Count the lines in the listing below that contain the word "szamba". Reply with that number alone.
#### Records for the exercise ####
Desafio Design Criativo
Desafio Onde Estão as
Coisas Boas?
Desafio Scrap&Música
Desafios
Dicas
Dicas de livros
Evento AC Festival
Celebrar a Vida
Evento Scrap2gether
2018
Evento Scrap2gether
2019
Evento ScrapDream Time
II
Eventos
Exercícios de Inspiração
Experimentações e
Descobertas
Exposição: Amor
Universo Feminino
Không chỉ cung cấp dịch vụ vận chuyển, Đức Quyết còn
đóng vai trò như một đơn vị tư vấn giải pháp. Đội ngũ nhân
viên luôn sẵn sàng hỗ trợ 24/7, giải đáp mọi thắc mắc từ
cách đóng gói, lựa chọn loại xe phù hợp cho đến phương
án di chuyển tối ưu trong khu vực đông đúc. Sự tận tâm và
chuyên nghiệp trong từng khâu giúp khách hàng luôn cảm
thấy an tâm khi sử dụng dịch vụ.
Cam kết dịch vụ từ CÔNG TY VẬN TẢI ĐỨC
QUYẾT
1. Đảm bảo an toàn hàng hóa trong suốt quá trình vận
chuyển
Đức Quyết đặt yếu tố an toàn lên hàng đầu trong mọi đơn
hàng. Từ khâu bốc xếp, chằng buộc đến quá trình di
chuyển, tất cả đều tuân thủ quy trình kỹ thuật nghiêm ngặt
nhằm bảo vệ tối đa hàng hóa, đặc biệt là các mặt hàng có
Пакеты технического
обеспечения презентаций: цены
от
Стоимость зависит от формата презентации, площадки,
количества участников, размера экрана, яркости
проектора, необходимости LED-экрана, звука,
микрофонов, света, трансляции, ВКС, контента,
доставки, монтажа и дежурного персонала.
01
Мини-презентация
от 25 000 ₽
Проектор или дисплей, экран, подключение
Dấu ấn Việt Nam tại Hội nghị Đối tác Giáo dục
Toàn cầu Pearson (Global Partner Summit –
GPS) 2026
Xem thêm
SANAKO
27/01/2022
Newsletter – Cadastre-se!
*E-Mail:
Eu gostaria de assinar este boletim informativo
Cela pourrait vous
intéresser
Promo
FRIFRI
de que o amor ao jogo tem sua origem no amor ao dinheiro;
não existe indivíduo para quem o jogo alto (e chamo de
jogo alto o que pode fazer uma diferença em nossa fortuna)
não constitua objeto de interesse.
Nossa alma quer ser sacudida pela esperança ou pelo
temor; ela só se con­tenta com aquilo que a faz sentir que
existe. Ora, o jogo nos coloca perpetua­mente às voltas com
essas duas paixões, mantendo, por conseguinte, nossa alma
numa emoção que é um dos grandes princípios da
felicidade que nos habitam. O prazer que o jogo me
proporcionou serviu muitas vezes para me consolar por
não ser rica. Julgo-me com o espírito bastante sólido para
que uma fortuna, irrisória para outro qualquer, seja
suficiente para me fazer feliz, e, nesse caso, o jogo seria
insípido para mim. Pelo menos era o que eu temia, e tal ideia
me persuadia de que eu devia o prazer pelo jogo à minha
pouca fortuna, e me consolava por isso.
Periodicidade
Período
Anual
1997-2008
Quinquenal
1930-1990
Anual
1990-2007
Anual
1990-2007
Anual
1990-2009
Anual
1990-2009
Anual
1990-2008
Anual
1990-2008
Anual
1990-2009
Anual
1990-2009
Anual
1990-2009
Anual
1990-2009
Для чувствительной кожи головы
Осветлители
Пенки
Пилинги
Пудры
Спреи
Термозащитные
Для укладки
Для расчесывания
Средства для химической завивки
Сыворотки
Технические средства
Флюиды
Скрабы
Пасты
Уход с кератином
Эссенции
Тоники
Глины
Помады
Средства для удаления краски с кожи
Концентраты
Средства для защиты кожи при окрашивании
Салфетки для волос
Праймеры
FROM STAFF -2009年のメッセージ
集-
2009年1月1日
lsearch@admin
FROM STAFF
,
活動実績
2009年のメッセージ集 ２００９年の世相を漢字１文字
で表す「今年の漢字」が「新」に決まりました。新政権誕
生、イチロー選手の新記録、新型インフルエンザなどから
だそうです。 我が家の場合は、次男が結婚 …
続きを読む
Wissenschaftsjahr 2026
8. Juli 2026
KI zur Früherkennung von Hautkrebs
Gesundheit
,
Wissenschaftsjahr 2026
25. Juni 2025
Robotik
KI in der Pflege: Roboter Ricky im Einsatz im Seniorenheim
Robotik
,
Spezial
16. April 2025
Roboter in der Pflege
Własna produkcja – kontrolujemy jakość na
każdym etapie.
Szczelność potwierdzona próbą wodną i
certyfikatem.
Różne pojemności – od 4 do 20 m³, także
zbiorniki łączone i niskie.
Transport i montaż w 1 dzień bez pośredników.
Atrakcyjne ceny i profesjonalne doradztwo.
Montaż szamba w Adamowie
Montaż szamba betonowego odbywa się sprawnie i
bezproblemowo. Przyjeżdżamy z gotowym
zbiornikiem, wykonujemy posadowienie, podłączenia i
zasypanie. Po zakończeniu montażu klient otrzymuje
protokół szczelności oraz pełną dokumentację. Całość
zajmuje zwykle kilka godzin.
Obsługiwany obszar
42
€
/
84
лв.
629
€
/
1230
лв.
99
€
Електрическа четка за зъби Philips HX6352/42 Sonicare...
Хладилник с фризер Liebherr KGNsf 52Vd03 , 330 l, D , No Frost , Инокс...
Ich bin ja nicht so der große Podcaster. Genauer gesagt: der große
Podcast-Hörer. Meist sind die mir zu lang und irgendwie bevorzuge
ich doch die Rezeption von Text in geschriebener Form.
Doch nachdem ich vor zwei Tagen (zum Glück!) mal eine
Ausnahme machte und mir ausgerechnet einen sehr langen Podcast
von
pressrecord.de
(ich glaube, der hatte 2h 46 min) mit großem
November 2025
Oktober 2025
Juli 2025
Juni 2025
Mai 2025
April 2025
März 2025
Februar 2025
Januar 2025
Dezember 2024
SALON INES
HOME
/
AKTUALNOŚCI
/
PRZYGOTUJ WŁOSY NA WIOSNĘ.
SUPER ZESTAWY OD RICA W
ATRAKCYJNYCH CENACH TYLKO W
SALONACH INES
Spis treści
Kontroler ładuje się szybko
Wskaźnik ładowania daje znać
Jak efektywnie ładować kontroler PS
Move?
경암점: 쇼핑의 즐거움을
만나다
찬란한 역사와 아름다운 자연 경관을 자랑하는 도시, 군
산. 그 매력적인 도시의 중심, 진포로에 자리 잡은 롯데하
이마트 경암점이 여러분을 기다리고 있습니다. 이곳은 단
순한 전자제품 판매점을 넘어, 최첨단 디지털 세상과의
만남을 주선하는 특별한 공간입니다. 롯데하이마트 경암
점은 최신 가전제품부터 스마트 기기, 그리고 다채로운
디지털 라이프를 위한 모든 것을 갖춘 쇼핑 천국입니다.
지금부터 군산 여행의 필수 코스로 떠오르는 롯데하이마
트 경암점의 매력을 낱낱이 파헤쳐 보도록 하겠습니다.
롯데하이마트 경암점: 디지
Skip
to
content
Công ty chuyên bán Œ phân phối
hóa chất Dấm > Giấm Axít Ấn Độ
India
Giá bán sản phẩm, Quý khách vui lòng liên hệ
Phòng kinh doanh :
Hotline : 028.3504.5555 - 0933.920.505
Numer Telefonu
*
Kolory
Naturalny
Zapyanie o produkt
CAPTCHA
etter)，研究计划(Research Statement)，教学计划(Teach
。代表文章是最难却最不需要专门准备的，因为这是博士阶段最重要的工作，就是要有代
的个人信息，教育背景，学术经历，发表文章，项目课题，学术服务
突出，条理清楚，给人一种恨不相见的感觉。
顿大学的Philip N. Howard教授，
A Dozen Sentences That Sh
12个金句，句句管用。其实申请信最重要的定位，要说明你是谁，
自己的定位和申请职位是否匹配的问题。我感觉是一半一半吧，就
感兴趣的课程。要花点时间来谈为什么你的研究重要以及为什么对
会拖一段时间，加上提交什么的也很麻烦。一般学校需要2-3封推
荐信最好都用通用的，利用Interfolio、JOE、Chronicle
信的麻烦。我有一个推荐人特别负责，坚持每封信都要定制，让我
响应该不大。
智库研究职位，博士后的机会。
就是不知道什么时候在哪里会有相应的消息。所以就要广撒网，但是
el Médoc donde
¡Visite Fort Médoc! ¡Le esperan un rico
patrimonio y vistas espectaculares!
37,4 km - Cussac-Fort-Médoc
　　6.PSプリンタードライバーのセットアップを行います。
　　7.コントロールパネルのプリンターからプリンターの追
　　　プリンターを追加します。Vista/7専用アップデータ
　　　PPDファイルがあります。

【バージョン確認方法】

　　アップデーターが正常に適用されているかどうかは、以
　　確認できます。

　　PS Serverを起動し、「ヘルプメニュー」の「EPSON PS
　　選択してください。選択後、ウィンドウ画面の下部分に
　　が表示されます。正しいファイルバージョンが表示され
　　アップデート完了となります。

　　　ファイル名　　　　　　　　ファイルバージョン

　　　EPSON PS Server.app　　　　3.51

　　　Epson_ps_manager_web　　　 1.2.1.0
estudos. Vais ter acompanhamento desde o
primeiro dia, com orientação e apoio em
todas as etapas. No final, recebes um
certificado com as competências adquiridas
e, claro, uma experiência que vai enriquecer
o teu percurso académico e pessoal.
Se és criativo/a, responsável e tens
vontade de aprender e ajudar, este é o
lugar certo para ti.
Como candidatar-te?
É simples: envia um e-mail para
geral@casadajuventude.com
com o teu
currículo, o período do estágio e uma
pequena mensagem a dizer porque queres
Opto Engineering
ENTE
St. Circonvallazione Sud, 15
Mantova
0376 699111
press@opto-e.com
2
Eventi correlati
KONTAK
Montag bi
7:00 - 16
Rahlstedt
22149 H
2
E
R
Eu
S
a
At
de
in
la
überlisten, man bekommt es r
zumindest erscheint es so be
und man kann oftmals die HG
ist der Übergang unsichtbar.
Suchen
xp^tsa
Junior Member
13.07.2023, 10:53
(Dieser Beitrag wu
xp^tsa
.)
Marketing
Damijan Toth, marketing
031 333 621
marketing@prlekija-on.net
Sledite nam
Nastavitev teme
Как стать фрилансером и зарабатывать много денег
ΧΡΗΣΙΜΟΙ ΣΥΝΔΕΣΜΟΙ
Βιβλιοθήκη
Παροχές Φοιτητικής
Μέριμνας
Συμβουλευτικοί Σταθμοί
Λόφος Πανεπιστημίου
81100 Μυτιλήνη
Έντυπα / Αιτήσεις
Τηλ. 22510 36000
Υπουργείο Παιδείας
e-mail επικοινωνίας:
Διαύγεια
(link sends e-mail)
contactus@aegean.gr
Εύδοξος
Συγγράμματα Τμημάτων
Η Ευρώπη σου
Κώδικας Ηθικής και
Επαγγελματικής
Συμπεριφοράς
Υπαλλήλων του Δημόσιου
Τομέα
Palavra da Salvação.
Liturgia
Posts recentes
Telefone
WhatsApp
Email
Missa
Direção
####
### Answer to the exercise
2